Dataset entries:
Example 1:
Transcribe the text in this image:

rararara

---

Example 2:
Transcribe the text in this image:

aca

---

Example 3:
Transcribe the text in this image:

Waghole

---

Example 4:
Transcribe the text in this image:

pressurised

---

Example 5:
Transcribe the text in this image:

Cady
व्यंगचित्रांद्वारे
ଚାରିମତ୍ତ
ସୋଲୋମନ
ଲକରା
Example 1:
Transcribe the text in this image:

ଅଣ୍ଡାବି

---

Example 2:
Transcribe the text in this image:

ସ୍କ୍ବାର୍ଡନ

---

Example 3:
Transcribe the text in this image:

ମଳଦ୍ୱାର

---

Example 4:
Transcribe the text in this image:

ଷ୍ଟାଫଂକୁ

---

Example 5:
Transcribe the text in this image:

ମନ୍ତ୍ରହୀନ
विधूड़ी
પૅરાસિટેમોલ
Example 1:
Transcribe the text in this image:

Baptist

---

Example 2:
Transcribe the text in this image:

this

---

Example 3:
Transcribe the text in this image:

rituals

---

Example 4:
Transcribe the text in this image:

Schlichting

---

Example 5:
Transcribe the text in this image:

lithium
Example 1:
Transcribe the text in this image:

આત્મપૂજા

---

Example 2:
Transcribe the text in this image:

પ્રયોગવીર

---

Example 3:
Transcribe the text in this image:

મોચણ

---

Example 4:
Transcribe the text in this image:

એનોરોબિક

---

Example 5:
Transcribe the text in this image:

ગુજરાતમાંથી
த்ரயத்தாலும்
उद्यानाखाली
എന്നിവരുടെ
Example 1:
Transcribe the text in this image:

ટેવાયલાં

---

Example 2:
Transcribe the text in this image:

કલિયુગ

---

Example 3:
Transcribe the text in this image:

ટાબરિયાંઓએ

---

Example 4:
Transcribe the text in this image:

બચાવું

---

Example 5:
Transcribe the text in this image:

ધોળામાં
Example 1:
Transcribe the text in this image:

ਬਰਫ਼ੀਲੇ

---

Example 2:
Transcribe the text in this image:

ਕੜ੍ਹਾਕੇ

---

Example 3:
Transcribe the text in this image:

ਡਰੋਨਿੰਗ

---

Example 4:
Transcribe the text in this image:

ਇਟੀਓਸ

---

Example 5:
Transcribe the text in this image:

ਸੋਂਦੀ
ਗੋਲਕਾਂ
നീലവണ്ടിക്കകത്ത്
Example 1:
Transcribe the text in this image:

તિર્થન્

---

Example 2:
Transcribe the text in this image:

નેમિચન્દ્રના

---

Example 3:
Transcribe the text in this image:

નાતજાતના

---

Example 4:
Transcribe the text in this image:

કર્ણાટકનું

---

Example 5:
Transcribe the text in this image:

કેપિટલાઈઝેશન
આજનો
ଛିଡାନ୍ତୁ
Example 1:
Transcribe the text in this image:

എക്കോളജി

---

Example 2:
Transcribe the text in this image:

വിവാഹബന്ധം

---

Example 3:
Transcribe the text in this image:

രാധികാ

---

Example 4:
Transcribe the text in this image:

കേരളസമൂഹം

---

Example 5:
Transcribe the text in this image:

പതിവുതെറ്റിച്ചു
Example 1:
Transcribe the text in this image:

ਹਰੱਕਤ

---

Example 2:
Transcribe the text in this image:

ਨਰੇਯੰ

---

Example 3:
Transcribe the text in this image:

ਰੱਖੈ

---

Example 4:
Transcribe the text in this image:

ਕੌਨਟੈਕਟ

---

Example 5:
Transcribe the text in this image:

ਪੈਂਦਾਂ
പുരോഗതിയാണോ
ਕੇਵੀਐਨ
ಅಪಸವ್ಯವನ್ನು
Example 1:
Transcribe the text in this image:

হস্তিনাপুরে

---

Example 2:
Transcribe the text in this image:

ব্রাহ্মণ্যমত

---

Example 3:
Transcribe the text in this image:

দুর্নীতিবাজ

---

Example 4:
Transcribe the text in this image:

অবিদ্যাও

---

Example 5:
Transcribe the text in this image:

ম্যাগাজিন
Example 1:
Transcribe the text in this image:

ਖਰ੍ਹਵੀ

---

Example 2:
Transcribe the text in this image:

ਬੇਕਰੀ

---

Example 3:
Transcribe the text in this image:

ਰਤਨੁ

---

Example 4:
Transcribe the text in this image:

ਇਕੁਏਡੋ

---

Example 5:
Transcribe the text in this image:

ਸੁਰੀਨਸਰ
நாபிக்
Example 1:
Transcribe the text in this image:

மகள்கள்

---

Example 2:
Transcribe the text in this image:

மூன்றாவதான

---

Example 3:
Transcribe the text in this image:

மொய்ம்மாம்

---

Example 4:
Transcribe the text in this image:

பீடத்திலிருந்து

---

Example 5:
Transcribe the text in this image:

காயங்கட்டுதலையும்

▶ _THE REQUEST_
Rewrite the entries above, replacing every "Transcribe" with "Write out" and keeping everything else the same.

▶ _REPLY_
Example 1:
Write out the text in this image:

rararara

---

Example 2:
Write out the text in this image:

aca

---

Example 3:
Write out the text in this image:

Waghole

---

Example 4:
Write out the text in this image:

pressurised

---

Example 5:
Write out the text in this image:

Cady
व्यंगचित्रांद्वारे
ଚାରିମତ୍ତ
ସୋଲୋମନ
ଲକରା
Example 1:
Write out the text in this image:

ଅଣ୍ଡାବି

---

Example 2:
Write out the text in this image:

ସ୍କ୍ବାର୍ଡନ

---

Example 3:
Write out the text in this image:

ମଳଦ୍ୱାର

---

Example 4:
Write out the text in this image:

ଷ୍ଟାଫଂକୁ

---

Example 5:
Write out the text in this image:

ମନ୍ତ୍ରହୀନ
विधूड़ी
પૅરાસિટેમોલ
Example 1:
Write out the text in this image:

Baptist

---

Example 2:
Write out the text in this image:

this

---

Example 3:
Write out the text in this image:

rituals

---

Example 4:
Write out the text in this image:

Schlichting

---

Example 5:
Write out the text in this image:

lithium
Example 1:
Write out the text in this image:

આત્મપૂજા

---

Example 2:
Write out the text in this image:

પ્રયોગવીર

---

Example 3:
Write out the text in this image:

મોચણ

---

Example 4:
Write out the text in this image:

એનોરોબિક

---

Example 5:
Write out the text in this image:

ગુજરાતમાંથી
த்ரயத்தாலும்
उद्यानाखाली
എന്നിവരുടെ
Example 1:
Write out the text in this image:

ટેવાયલાં

---

Example 2:
Write out the text in this image:

કલિયુગ

---

Example 3:
Write out the text in this image:

ટાબરિયાંઓએ

---

Example 4:
Write out the text in this image:

બચાવું

---

Example 5:
Write out the text in this image:

ધોળામાં
Example 1:
Write out the text in this image:

ਬਰਫ਼ੀਲੇ

---

Example 2:
Write out the text in this image:

ਕੜ੍ਹਾਕੇ

---

Example 3:
Write out the text in this image:

ਡਰੋਨਿੰਗ

---

Example 4:
Write out the text in this image:

ਇਟੀਓਸ

---

Example 5:
Write out the text in this image:

ਸੋਂਦੀ
ਗੋਲਕਾਂ
നീലവണ്ടിക്കകത്ത്
Example 1:
Write out the text in this image:

તિર્થન્

---

Example 2:
Write out the text in this image:

નેમિચન્દ્રના

---

Example 3:
Write out the text in this image:

નાતજાતના

---

Example 4:
Write out the text in this image:

કર્ણાટકનું

---

Example 5:
Write out the text in this image:

કેપિટલાઈઝેશન
આજનો
ଛିଡାନ୍ତୁ
Example 1:
Write out the text in this image:

എക്കോളജി

---

Example 2:
Write out the text in this image:

വിവാഹബന്ധം

---

Example 3:
Write out the text in this image:

രാധികാ

---

Example 4:
Write out the text in this image:

കേരളസമൂഹം

---

Example 5:
Write out the text in this image:

പതിവുതെറ്റിച്ചു
Example 1:
Write out the text in this image:

ਹਰੱਕਤ

---

Example 2:
Write out the text in this image:

ਨਰੇਯੰ

---

Example 3:
Write out the text in this image:

ਰੱਖੈ

---

Example 4:
Write out the text in this image:

ਕੌਨਟੈਕਟ

---

Example 5:
Write out the text in this image:

ਪੈਂਦਾਂ
പുരോഗതിയാണോ
ਕੇਵੀਐਨ
ಅಪಸವ್ಯವನ್ನು
Example 1:
Write out the text in this image:

হস্তিনাপুরে

---

Example 2:
Write out the text in this image:

ব্রাহ্মণ্যমত

---

Example 3:
Write out the text in this image:

দুর্নীতিবাজ

---

Example 4:
Write out the text in this image:

অবিদ্যাও

---

Example 5:
Write out the text in this image:

ম্যাগাজিন
Example 1:
Write out the text in this image:

ਖਰ੍ਹਵੀ

---

Example 2:
Write out the text in this image:

ਬੇਕਰੀ

---

Example 3:
Write out the text in this image:

ਰਤਨੁ

---

Example 4:
Write out the text in this image:

ਇਕੁਏਡੋ

---

Example 5:
Write out the text in this image:

ਸੁਰੀਨਸਰ
நாபிக்
Example 1:
Write out the text in this image:

மகள்கள்

---

Example 2:
Write out the text in this image:

மூன்றாவதான

---

Example 3:
Write out the text in this image:

மொய்ம்மாம்

---

Example 4:
Write out the text in this image:

பீடத்திலிருந்து

---

Example 5:
Write out the text in this image:

காயங்கட்டுதலையும்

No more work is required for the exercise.